Seulement voilà, pour arriver à retrouver les cuissons et les saveurs d’un plat cuisiné façon gastro, il faut respecter les températures. «Le micro-onde est trop brutal. Il casse les goûts et les textures.» Restent la vapeur et le bain-marie. Mais là encore, les préparations réclament de la délicatesse. «Prenez le saumon, il doit être réchauffé à 56 degrés, sinon il arrive tout sec dans l’assiette.» Autant dire que vous allez ajouter un thermomètre à vos ustensiles de cuisine. Sauf que non. Car on ne vous l’a pas encore dit, mais Chef Cuisine fonctionne avec une machine. Une sorte de Nespresso culinaire avec des compartiments pour recevoir des enveloppes alimentaires sous vide. Une puce embarquée reconnaît le produit et compose automatiquement sa température idéale de cuisson. Et dans l’assiette, qu’est-ce ça donne? Les sot-l’y-laisse avec ses crozets de Savoie font plat mijoté, mais arrivent un peu gris. Le saumon, cuit presque à cœur, est plus coloré accompagné de ses pimentón de la Vera. Alors oui, bien sûr vous n’êtes pas complètement au restaurant, mais pour du précuisiné, c’est plutôt convaincant.
Gros appareil
Chef Cuisine, c’est innovant, certes, même plutôt design, mais la machine, c’est un peu le problème du concept. Outre son prix de 229 francs, elle ajoute de l’encombrement sur le plan de travail. «C’est la première génération. Les suivantes seront plus petites», tempère Anne-Sophie Pic. Surtout, elle se révèle plutôt lente à la détente. Il faut compter 25-30 minutes pour réchauffer un plat pour deux ou trois personnes. «Une nouvelle version du logiciel permettra bientôt de gagner cinq minutes», assure Jonathan Pennella, qui reconnaît que cette histoire d’appareil complique ses affaires. «En termes de marketing, c’est un obstacle. J’aurais préféré m’en passer. Mais elle est nécessaire si vous voulez arriver à cette qualité et à cette maîtrise optimale des cuissons.»

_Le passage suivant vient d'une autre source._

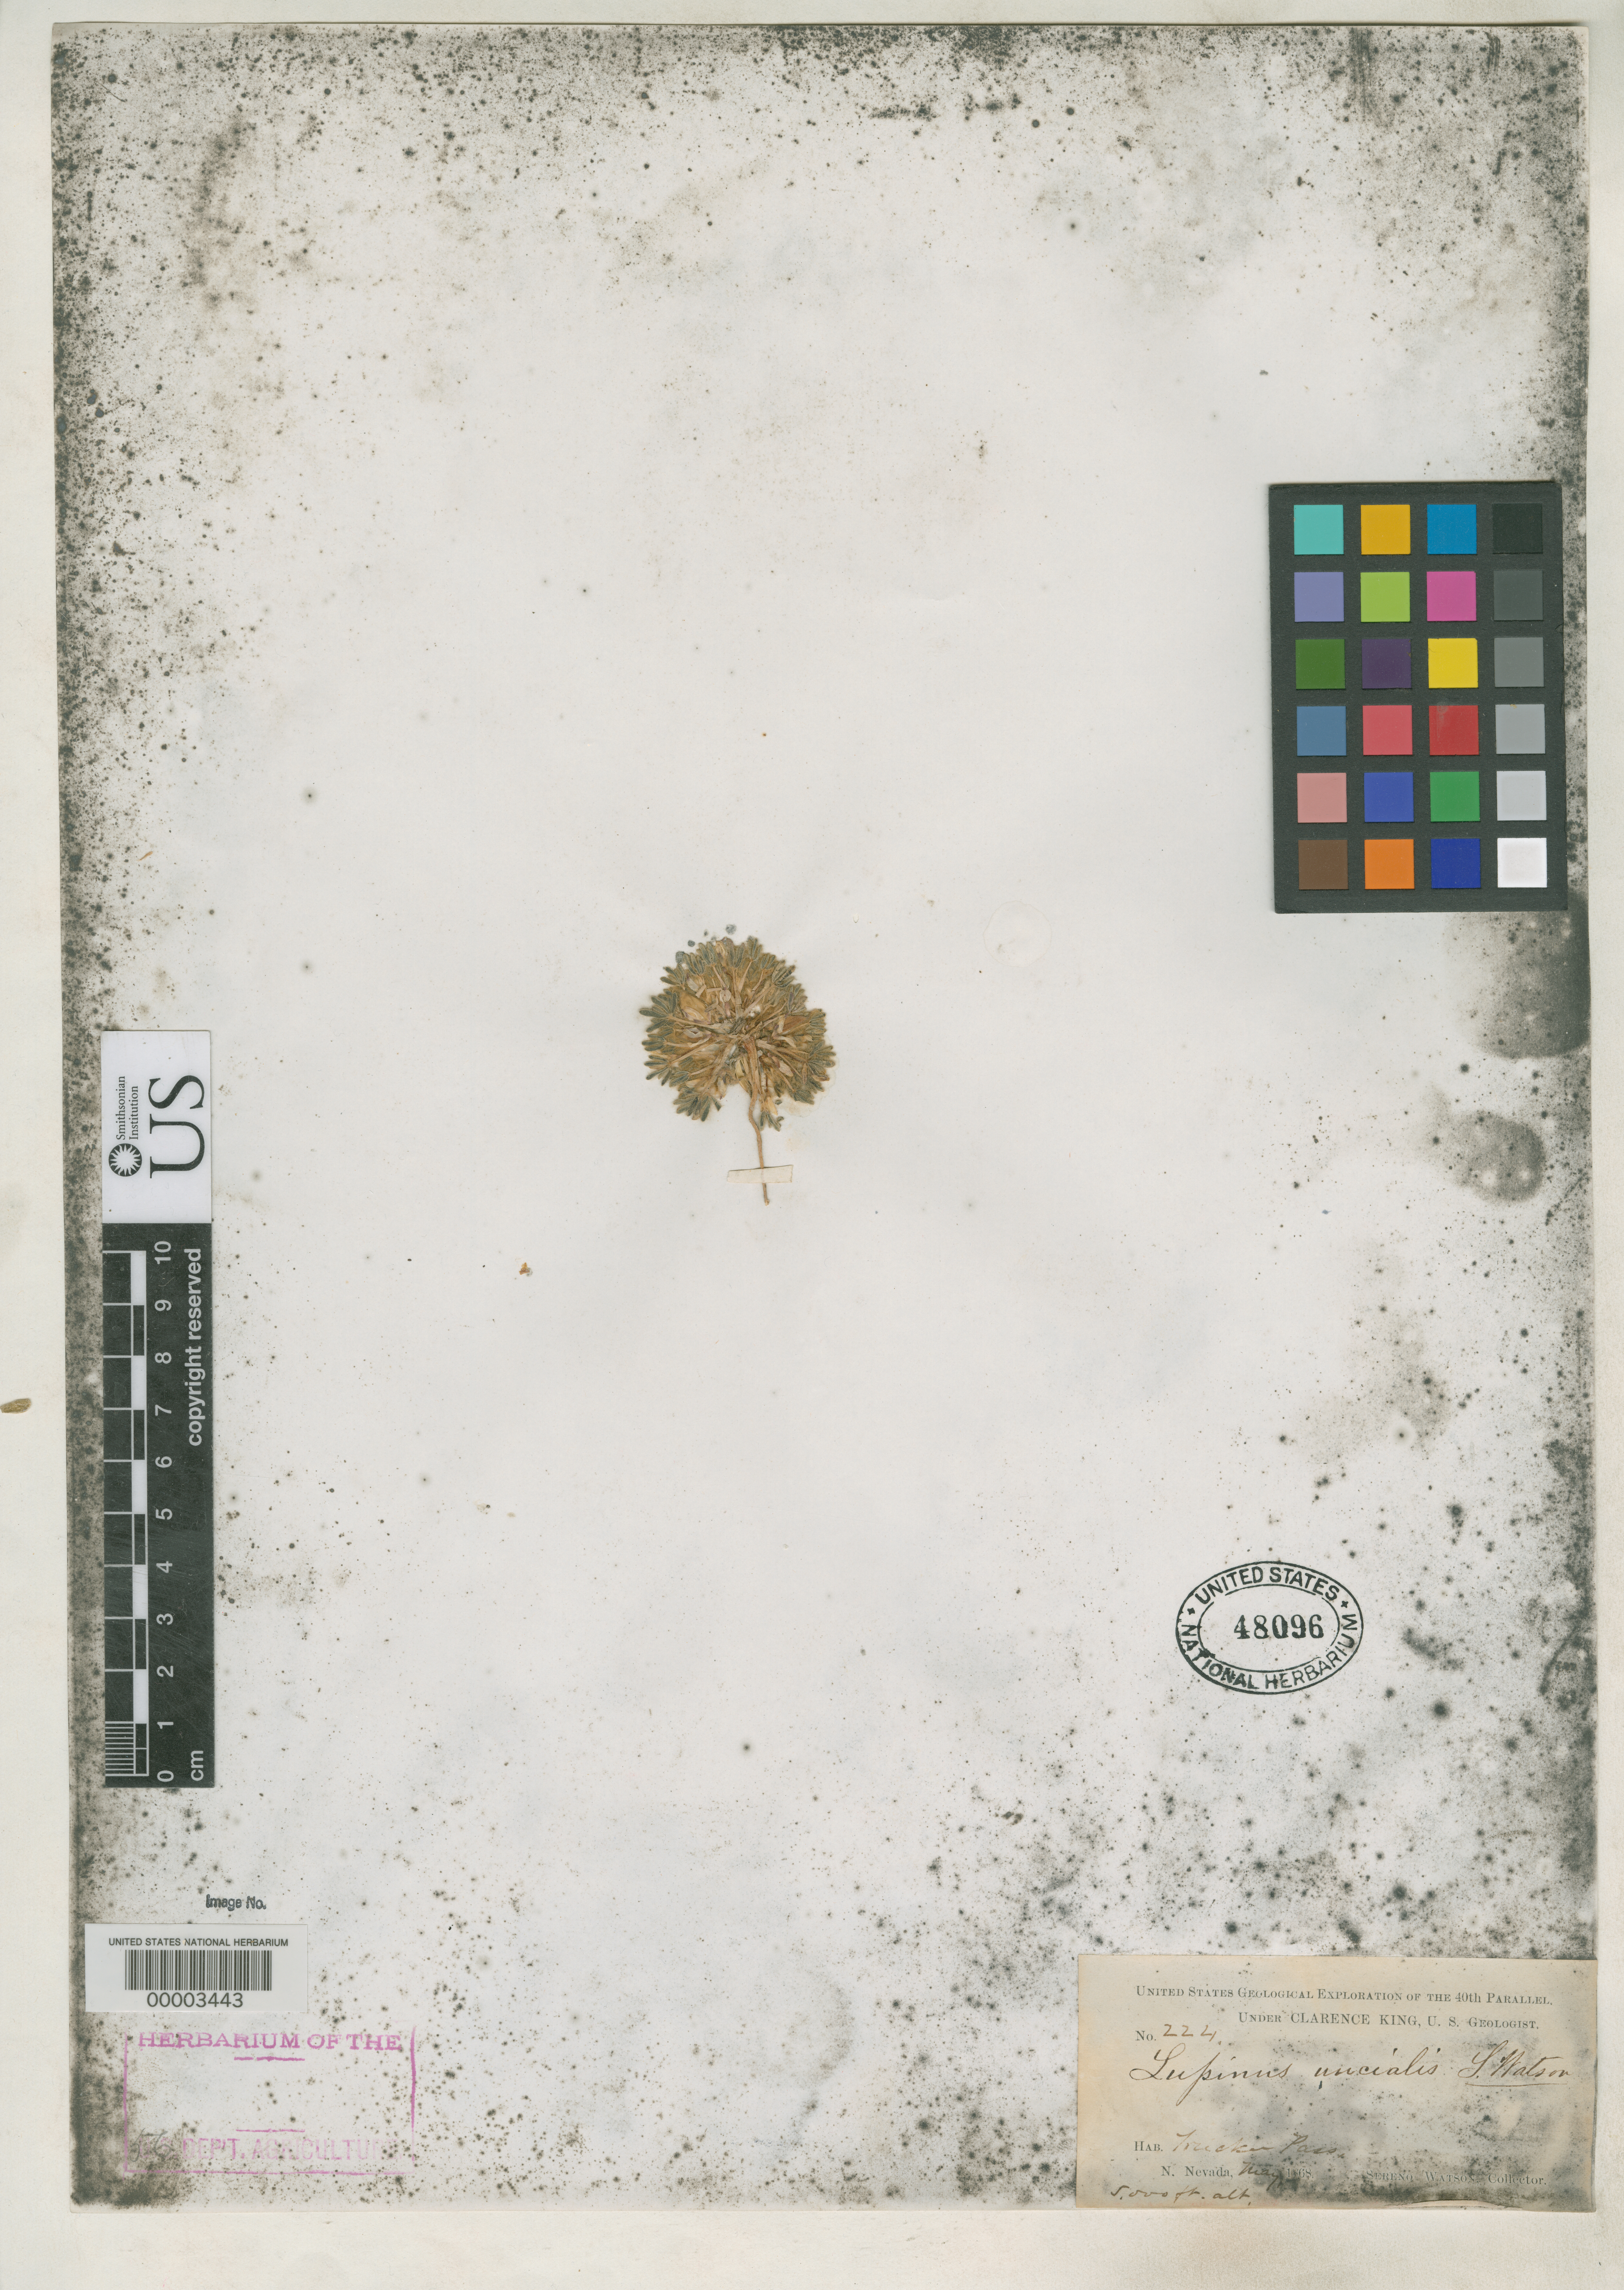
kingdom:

Et puis, il y a l’image. La machine qui fait à manger renvoie à une mythologie peu ragoûtante que raconte le Tricatel de L’Aile ou la Cuisse. «Alors oui, ça peut faire peur, mais ici il s’agit d’un autocuiseur. On ne transforme pas la nourriture, on ne la réhydrate pas, on la remet juste à température», tient à préciser la cheffe. «Je ne prône pas le plat cuisiné comme le meilleur moyen de se nourrir. Je dis simplement qu’on peut arriver à faire des choses dans ce domaine qui sont très qualitatives. Et qu’on met beaucoup d’énergie pour y arriver.»